TASK DESCRIPTION. Write out every record below exactly as it stands, leaving the pictures out.

EXTRACTED DATA.
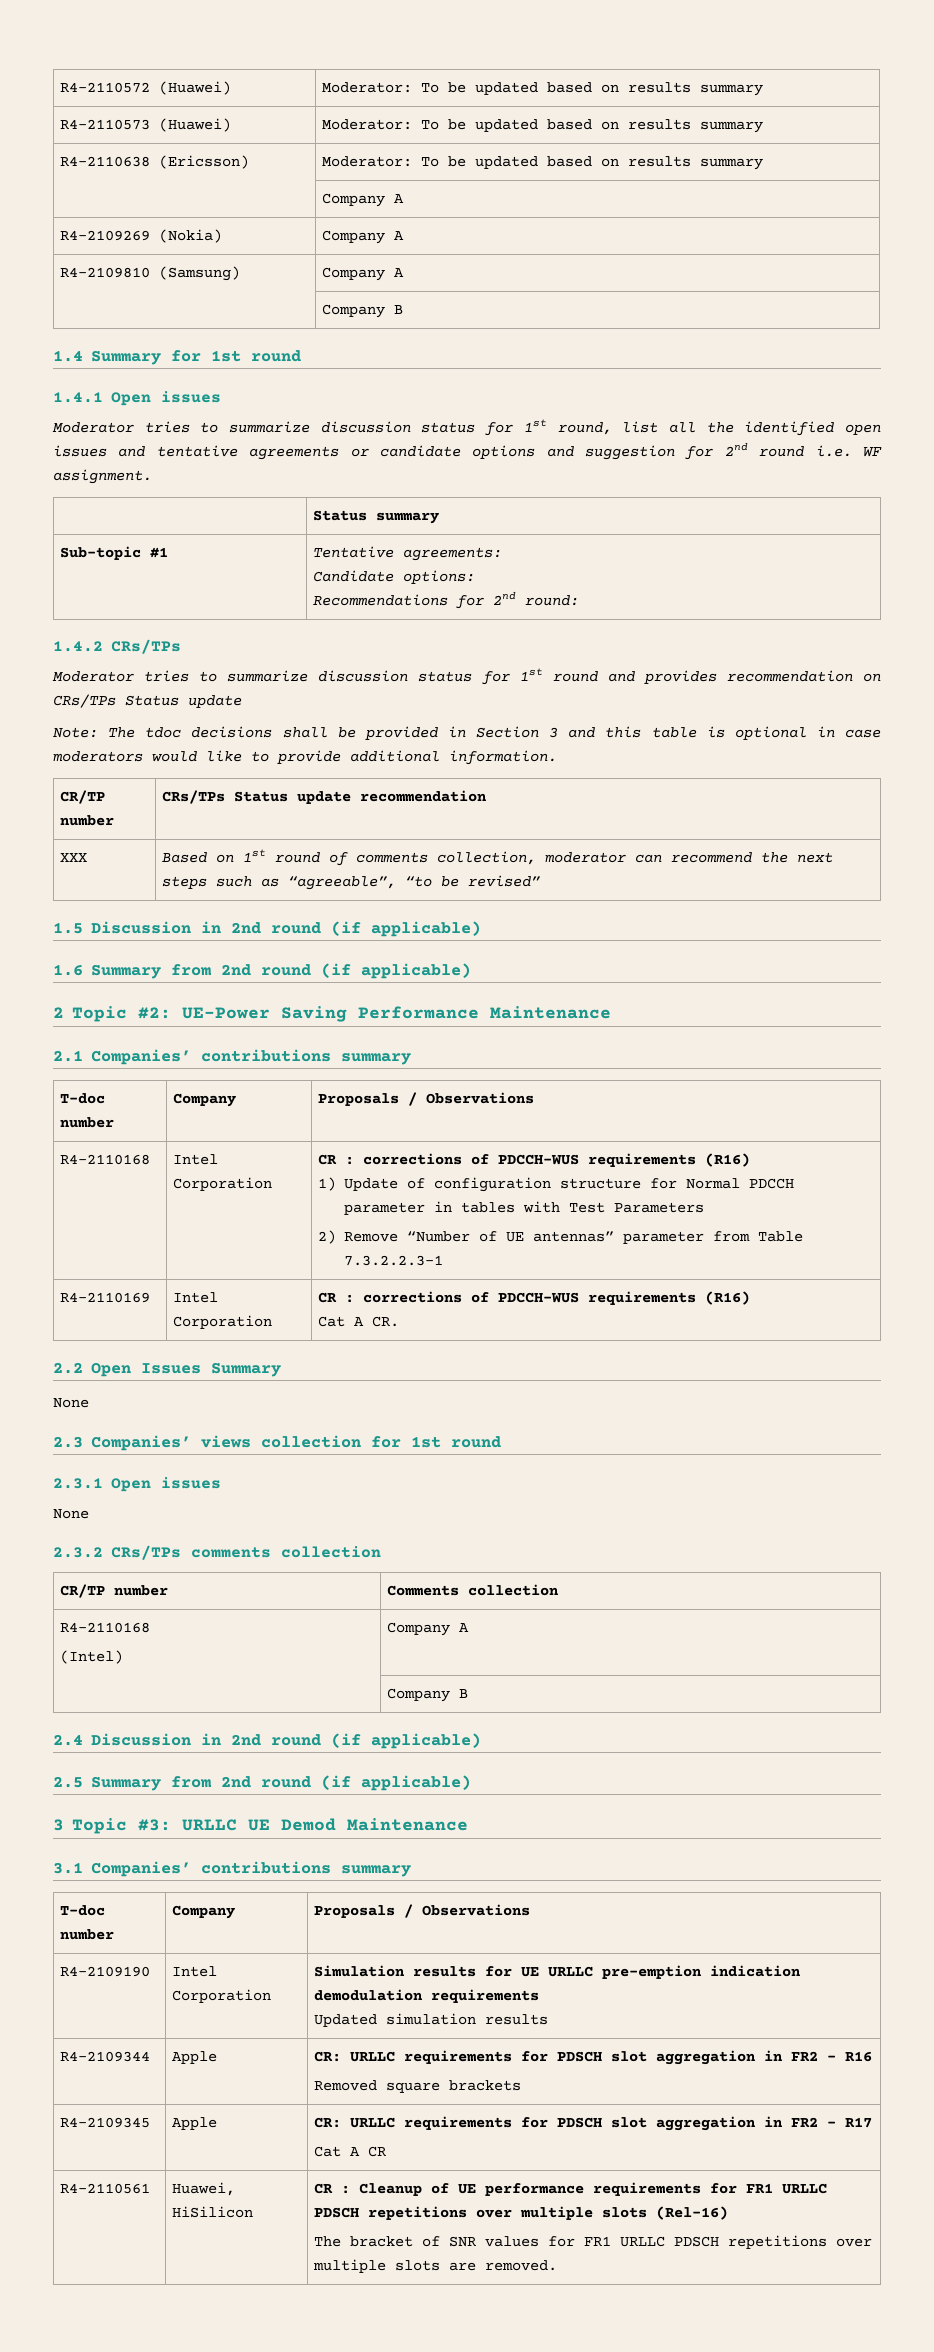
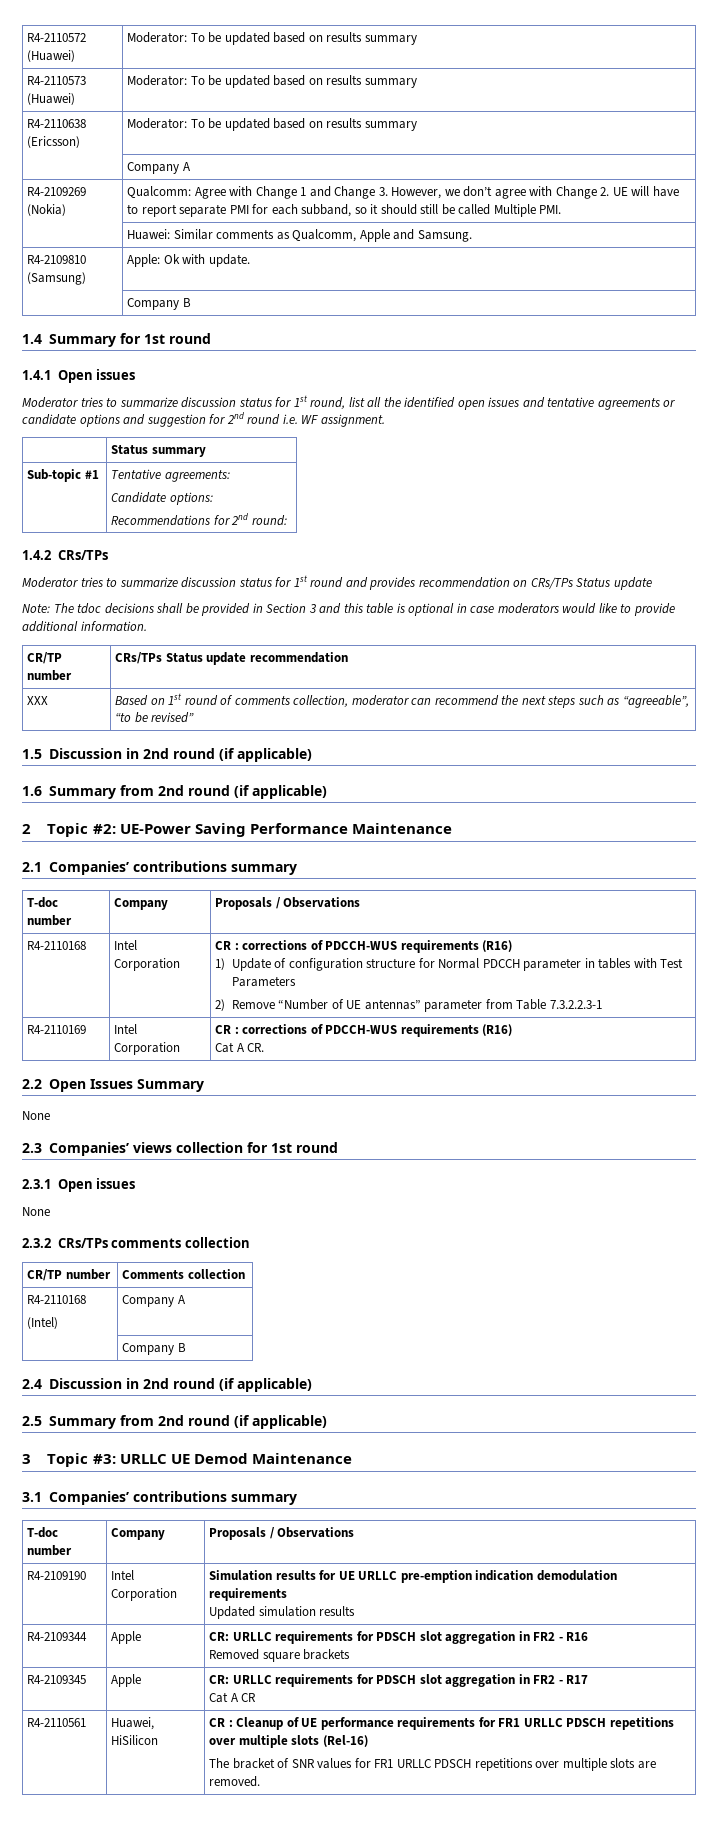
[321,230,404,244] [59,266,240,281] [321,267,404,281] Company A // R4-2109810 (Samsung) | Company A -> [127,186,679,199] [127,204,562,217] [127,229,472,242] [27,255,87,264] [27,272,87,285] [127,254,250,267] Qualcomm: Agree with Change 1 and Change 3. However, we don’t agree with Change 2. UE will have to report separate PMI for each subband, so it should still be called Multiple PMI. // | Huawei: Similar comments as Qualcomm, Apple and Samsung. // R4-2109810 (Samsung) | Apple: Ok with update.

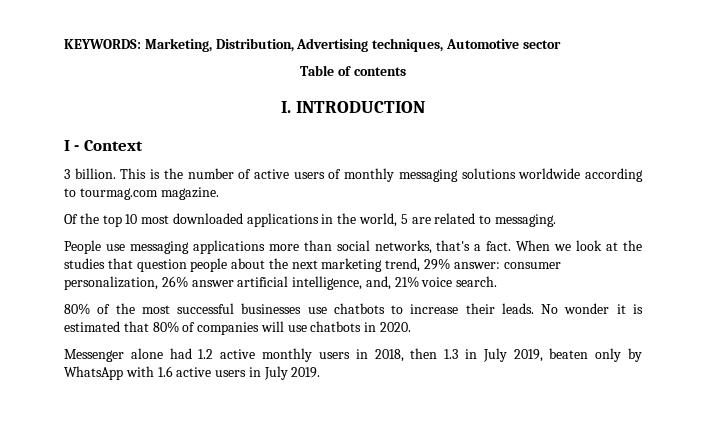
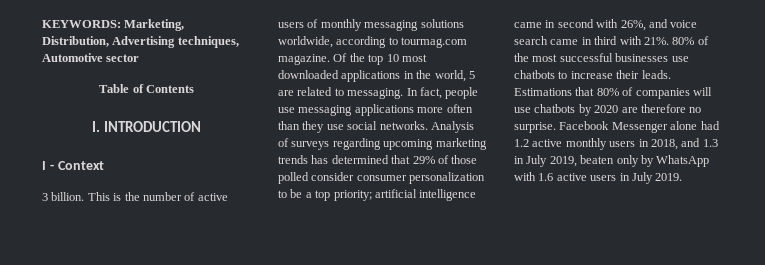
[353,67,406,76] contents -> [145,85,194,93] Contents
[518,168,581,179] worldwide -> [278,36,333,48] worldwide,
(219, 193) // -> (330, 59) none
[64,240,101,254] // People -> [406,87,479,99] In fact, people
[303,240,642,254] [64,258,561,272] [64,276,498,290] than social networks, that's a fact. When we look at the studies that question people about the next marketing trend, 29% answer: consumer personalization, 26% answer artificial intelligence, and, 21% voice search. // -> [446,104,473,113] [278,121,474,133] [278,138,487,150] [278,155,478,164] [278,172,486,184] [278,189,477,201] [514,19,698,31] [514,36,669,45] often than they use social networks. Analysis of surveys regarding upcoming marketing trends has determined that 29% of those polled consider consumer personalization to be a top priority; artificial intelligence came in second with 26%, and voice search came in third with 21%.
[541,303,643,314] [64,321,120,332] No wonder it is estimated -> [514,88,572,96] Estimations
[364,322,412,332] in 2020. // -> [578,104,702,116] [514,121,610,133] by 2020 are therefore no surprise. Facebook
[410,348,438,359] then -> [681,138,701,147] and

COMPLETED EXERCISE.
[321,230,404,244] [59,266,240,281] [321,267,404,281] Company A // R4-2109810 (Samsung) | Company A -> [127,186,679,199] [127,204,562,217] [127,229,472,242] [27,255,87,264] [27,272,87,285] [127,254,250,267] Qualcomm: Agree with Change 1 and Change 3. However, we don’t agree with Change 2. UE will have to report separate PMI for each subband, so it should still be called Multiple PMI. // | Huawei: Similar comments as Qualcomm, Apple and Samsung. // R4-2109810 (Samsung) | Apple: Ok with update.

[353,67,406,76] contents -> [145,85,194,93] Contents
[518,168,581,179] worldwide -> [278,36,333,48] worldwide,
(219, 193) // -> (330, 59) none
[64,240,101,254] // People -> [406,87,479,99] In fact, people
[303,240,642,254] [64,258,561,272] [64,276,498,290] than social networks, that's a fact. When we look at the studies that question people about the next marketing trend, 29% answer: consumer personalization, 26% answer artificial intelligence, and, 21% voice search. // -> [446,104,473,113] [278,121,474,133] [278,138,487,150] [278,155,478,164] [278,172,486,184] [278,189,477,201] [514,19,698,31] [514,36,669,45] often than they use social networks. Analysis of surveys regarding upcoming marketing trends has determined that 29% of those polled consider consumer personalization to be a top priority; artificial intelligence came in second with 26%, and voice search came in third with 21%.
[541,303,643,314] [64,321,120,332] No wonder it is estimated -> [514,88,572,96] Estimations
[364,322,412,332] in 2020. // -> [578,104,702,116] [514,121,610,133] by 2020 are therefore no surprise. Facebook
[410,348,438,359] then -> [681,138,701,147] and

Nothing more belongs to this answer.